___ Teks Sumber ___
“Di gereja, para politikus, para pengusaha, pengacara atau siapa pun, jangan cuma dicekoki soal surga. Ini cara beribadah yang salah.”
Diakonia.id – Gerakan Karismatik yang masuk ke Indonesia membuat kultur baru dengan hadirnya megachurch alias gereja raksasa. Pendekatannya yang dinamis dalam beribadah dan menyuguhkan unsur hiburan di panggung gereja telah memikat banyak anak muda.
Wujudnya adalah ibadah yang dihadiri oleh ribuan orang di tempat-tempat tak terduga. Di gedung bioskop, aula pertemuan, hingga di pusat perbelanjaan. Megachurch secara aktif menjemput orang-orang Kristen agar mau bergereja bersama mereka.
Meski demikian, perkembangan megachurch di Indonesia bukan tanpa sisi negatif. Direktur Pascasarjana Sekolah Tinggi Teologi Bethel Indonesia Junifrius Gultom mengatakan bentuk gereja yang begitu cair kerap memunculkan dilema, terutama terkait dengan ajaran. Belum lagi relasi gereja, pendeta, dan bisnis yang nyaris tidak ada batas tegas di antaranya.
___
### Tugas Singkat 1
Dalam teks tentang megachurch di Indonesia, apa jabatan Junifrius Gultom?
### Tugas Singkat 2
Lanjutkan teks tentang megachurch di Indonesia, mulai setelah kalimat terakhirnya.
___ Cuplikan Data ___
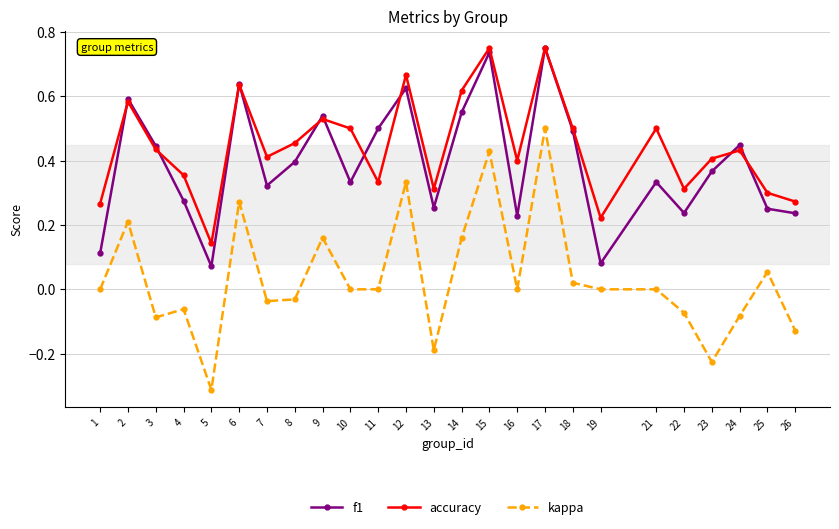

Does the chart have visible grid lines?

Yes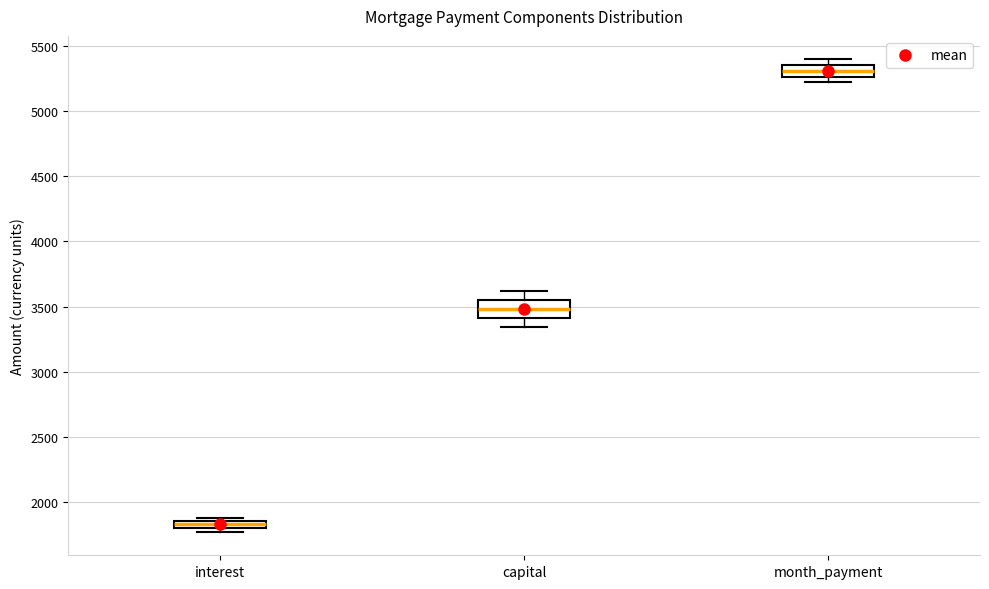

Comparing the boxes themselves (not the whiskers), which one is the tallest?

capital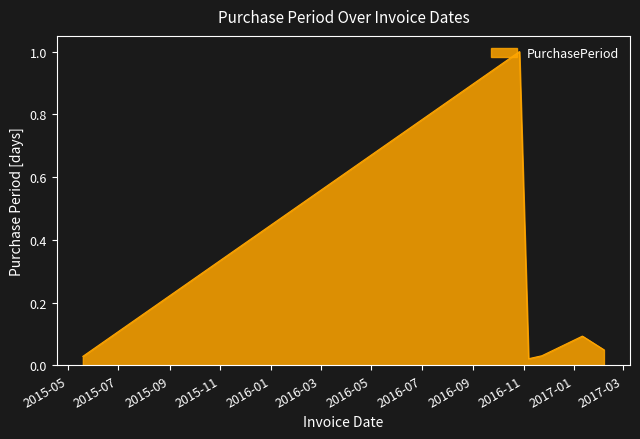

What is the maximum value shown in the chart?

1.0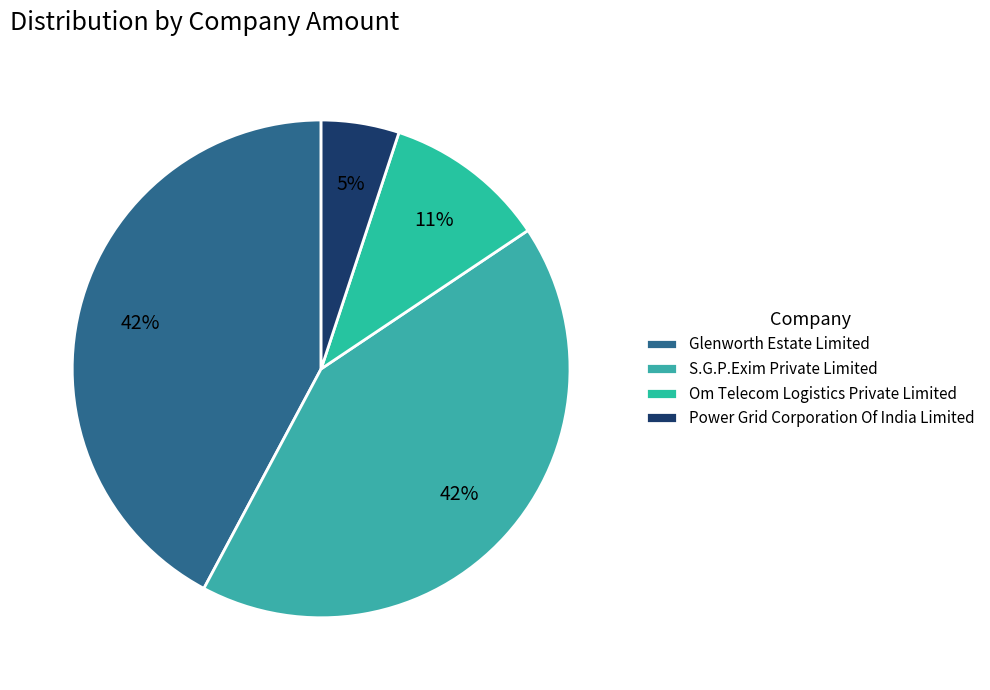

How many segments does this pie chart have?

4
___
### Jawaban 1
Direktur Pascasarjana Sekolah Tinggi Teologi Bethel Indonesia.

### Jawaban 2
“Maka, kita perhatikan bahwa banyak orang Kristen ini begitu saleh di gereja tapi di luar sana adalah bandit-bandit ekonomi. Mereka melakukan ketidakadilan. Mereka membayar upah secara tidak manusiawi, lalu menghalalkan segala cara mengurus izin dengan menyuap,” kata Gultom kepada saya, pertengahan Juli lalu.
Berikut wawancara utuhnya.
Apa sebenarnya gerakan Karismatik? Kapan masuk ke Indonesia?
Harus dibedakan antara Gereja Karismatik dan Pentakosta (sering disebut juga Pantekosta). Karismatik adalah neo-Pentakostal. Sementara Pentakostal sendiri, sejarahnya, masuk ke Indonesia pada 1921 oleh dua misonaris dari Seattle, kota di negara bagian Washington, Amerika Serikat. Mereka semula ke Bali. Pemerintah Belanda mengusir mereka dari Bali karena ingin menjaga kemurnian Bali sebagai Hindu. Keluar dari sana, mereka ke Jawa Timur, bikin sekolah Alkitab Surabaya. Mulailah perkembangan Pentakosta.
Di dunia, sejarah Pentakosta dimulai di Los Angeles, di Azusa Street, tahun 1906 oleh William Seymour. Berkembang dan di tengah jalan banyak perpecahan. Sekarang aliran Pentakosta sudah cukup besar, bahkan salah satu sinode cukup terbesar adalah Gereja Bethel Indonesia (GBI), terbesar kedua setelah Huria Kristen Batak Protestan (HKBP). Umatnya ada yang klaim sekitar 3 juta. Kalau Karismatik sendiri muncul tahun 1980-an.
Jadi, secara sederhana, era Pentakosta klasik antara 1921 dan 1960. Karismatik mulai tahun 1970-an atau 1980-an.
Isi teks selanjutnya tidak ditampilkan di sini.